Driving Age Up Monday


After years of debate, come Monday the driving age will be increased from 15 to 16 years.
Will it make a difference?
Those motorway /police reality TV shows seem to suggest there is a culture among certain youngish drivers (but some in their 20s) who don’t give a toss about driving drunk or on drugs, piling the car with mates even when they are on a restricted licence and in some cases are driving around without any licence or intention of getting one.
Not to mention the morons who get their kicks from being chased by police. And those who keep reoffending because the punishment is too light -or they never pay their fines.
The ministry of transport says people 15-24 years make up 14.6% of the population and 15% of all licensed drivers.
Last year that age grouping was involved in around 35% of all serious injury crashes.
Crashes where those drivers were at fault resulted in 128 deaths and 697 serious injuries last year.
The Government says increasing the age to 16 strikes a balance between ensuring our young people have the maturity and the cognitive skills to get behind the wheel, and not unduly affecting their personal freedom.

New minimum ages for obtaining Restricted and full licences will also apply.

An exemption process is available for those currently holding a Learner licence as at August 1 who, when they turn 16, wish to progress to a Restricted licence, if they meet certain conditions.

Details of the changes




  1. DanC says:

    I think the penalties are too light for those who break the law. That’s where the rules should change.

  2. rtc says:

    This is one of the few areas where I agree with Joyce, raising the age to 16 is a good start but it should ideally go up to 18 in the next few years. There’s no reason 16 year olds should be driving IMO.

  3. KarlHansen says:

    In fact it is one of those areas (like drunk driving) where Joyce wavered and downlplayed and reduced the change proposals, but in the end decided that a little bit could be done. The only area where he is decisive is when calling in orders to the roadbuilders.

  4. LucyJH says:

    I think it will make a difference but the police are going to have to enforce the restricted license conditions much more rigidly. Which they probably don’t have themoney to do since I don’t remember their funding being increased much in the GPS

  5. Mark says:

    I think it should have stayed at 15. And I say that as a parent of a 15yr old, who has just scrapped in.

    One of the problems we have is we’re delaying our children growing up - longer at school / longer as “kids”. But they actually grow up physically quicker now than previous generations.

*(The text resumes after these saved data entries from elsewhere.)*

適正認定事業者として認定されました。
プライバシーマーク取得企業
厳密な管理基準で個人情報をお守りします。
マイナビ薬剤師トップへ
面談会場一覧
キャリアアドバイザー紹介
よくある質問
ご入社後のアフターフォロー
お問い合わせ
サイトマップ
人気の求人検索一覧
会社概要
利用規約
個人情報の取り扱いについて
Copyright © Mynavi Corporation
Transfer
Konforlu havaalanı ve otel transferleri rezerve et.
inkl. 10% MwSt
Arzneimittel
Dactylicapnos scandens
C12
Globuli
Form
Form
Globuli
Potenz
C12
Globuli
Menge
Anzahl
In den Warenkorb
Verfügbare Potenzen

    For my boy, we’re doing training now, and we’ll spend the next year every weekend. He will be very well supervised and will probably get a good 2 years of closely supervised driving. So if he then goes off to say Otago he will have had an extra years experience than the next lot coming through.

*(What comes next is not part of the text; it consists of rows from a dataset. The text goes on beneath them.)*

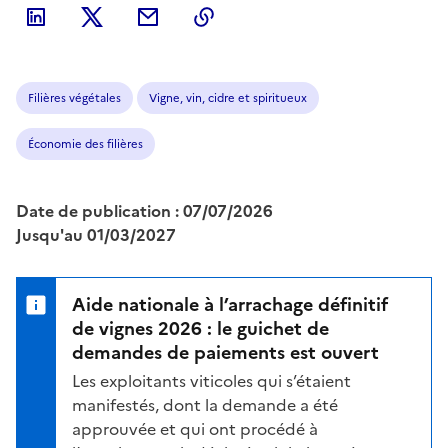
Filières végétales
Vigne, vin, cidre et spiritueux
Économie des filières
Date de publication : 07/07/2026
Jusqu'au 01/03/2027
Aide nationale à l’arrachage définitif
de vignes 2026 : le guichet de
demandes de paiements est ouvert
Les exploitants viticoles qui s’étaient
manifestés, dont la demande a été
approuvée et qui ont procédé à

    Statictically the Learners/restricteds aren’t the issue on the road it’s when they’re older and have their own cars.

    I’d have been happy for learners to still be 15 - restricteds/full moved out 6-12 months.

    The real issue is the number of proper training hours. AA say you need 120 - which will take about a year to get with parental supervision.

  6. Antz says:

    Feh, It is irritating having to pay a quite a few dollars to do a 10 question quiz before getting your license in my opinion…..Sigh! -.-’

  7. Harry McDonald says:

    Yes let’s push up the penalties; that will solve it.
    A 16 year old will have to sit down before driving and weigh up all the possible permutations of how much he/she might be fined. Yeah right!

  8. KarlHansen says:

    “One of the problems we have is we’re delaying our children growing up – longer at school / longer as “kids”. But they actually grow up physically quicker now than previous generations.”

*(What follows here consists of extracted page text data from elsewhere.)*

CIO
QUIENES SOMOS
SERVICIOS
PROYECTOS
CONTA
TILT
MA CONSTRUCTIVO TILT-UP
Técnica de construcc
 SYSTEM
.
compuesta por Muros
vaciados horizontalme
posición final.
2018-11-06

    Mark - numerous studies have shown that driving risk is directly linked to age, and that across the board, this CANNOT be prevented by extra training. Good training may reduce their accident risk, but they still remain hugely more likely to crash (and hit somebody else while doing it) than people who start training later.

    That is not hearsay, that has been proven by numerous studies - empirically (statistics), neurologically, psychological studies. Individual kids can be less risk-prone, but as a group, teenagers are just lethal to themselves and others, plus they are more likely to experience dangerous peer pressure at that age.

    So the driving age should be raised to 18, as it is in most European countries, which put us into the dust in terms of road safety. Individual rights here should clearly be put back for the benefit of all of society.

    I don’t agree that that prevents them from growing up. In fact, they haven’t grown up at 15 at all yet, and you can’t really hasten that. It’s biology, and has nothing to do with size, or their position in society either.

  9. Amber Harrison says:

    Hi, I am just wondering what are the conditions for the exemption, I have had my learners for a year and a half and I am 16?